---------- Data ----------

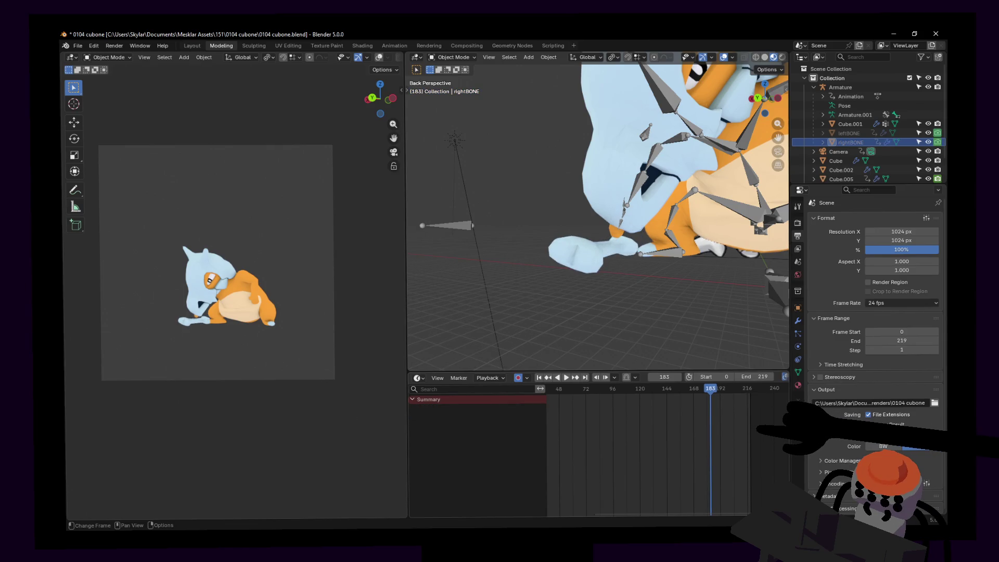
{"action": "key", "text": "Right"}
- Readjust the view on the right foot and compare frames 183 and 184 again
{"action": "key", "text": "shift+grave"}
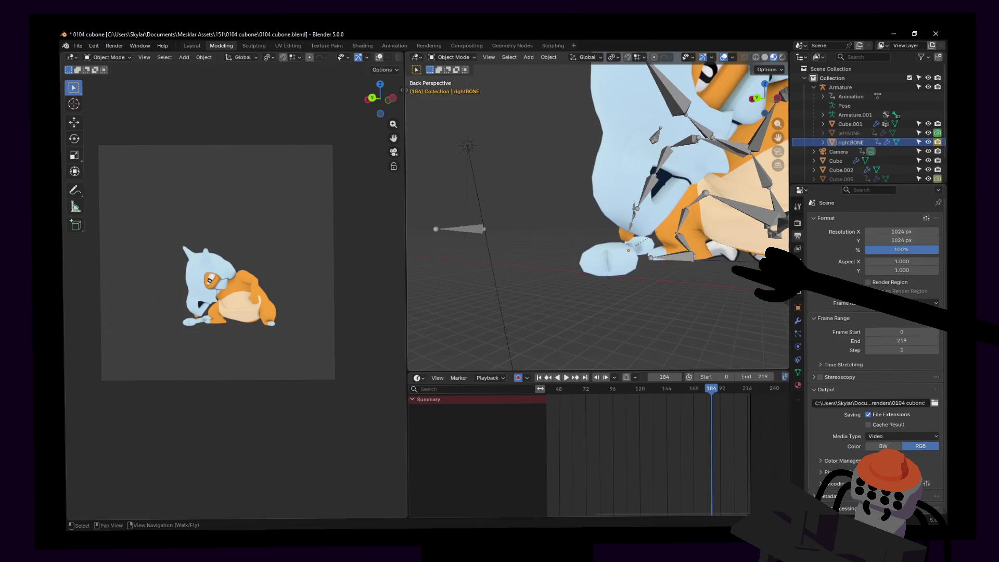
{"action": "key", "text": "Return"}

----------

_Task instructions_
Copy out the data above exactly, except the pictures.

_Written solution_
{"action": "key", "text": "Right"}
- Readjust the view on the right foot and compare frames 183 and 184 again
{"action": "key", "text": "shift+grave"}
{"action": "key", "text": "Return"}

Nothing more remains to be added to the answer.